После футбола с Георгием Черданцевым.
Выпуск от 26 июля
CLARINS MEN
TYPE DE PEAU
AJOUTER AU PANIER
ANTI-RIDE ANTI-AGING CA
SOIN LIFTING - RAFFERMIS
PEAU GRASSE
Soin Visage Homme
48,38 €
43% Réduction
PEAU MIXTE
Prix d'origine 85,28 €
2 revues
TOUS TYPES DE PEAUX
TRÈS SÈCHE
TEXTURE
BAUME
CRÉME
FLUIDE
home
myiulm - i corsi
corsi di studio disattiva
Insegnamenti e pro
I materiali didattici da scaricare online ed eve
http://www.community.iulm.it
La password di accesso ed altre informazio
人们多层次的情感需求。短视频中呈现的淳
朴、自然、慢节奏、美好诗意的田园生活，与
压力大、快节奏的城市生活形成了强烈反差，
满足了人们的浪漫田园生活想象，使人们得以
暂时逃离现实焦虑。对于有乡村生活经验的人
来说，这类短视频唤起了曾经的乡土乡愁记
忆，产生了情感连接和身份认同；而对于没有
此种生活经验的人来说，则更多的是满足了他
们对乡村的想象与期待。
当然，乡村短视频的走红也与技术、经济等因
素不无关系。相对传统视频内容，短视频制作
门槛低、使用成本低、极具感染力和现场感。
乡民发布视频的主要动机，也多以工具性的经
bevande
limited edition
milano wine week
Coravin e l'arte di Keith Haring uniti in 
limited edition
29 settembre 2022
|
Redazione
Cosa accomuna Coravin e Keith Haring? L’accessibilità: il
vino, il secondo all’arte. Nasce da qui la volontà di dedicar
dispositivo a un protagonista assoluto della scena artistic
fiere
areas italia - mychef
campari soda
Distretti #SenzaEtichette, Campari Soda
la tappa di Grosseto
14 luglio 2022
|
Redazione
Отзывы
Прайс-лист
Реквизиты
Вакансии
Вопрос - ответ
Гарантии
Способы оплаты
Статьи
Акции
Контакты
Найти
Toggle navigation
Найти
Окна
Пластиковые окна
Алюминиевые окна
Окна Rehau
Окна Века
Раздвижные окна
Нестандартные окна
________________
What to work on — Among the records above, only the lines between the line holding "朴、自然、慢节奏、美好诗意的田园生活，与" and the line holding "milano wine week", inclusive, are to be output, exactly as written.

Output for this exercise —
朴、自然、慢节奏、美好诗意的田园生活，与
压力大、快节奏的城市生活形成了强烈反差，
满足了人们的浪漫田园生活想象，使人们得以
暂时逃离现实焦虑。对于有乡村生活经验的人
来说，这类短视频唤起了曾经的乡土乡愁记
忆，产生了情感连接和身份认同；而对于没有
此种生活经验的人来说，则更多的是满足了他
们对乡村的想象与期待。
当然，乡村短视频的走红也与技术、经济等因
素不无关系。相对传统视频内容，短视频制作
门槛低、使用成本低、极具感染力和现场感。
乡民发布视频的主要动机，也多以工具性的经
bevande
limited edition
milano wine week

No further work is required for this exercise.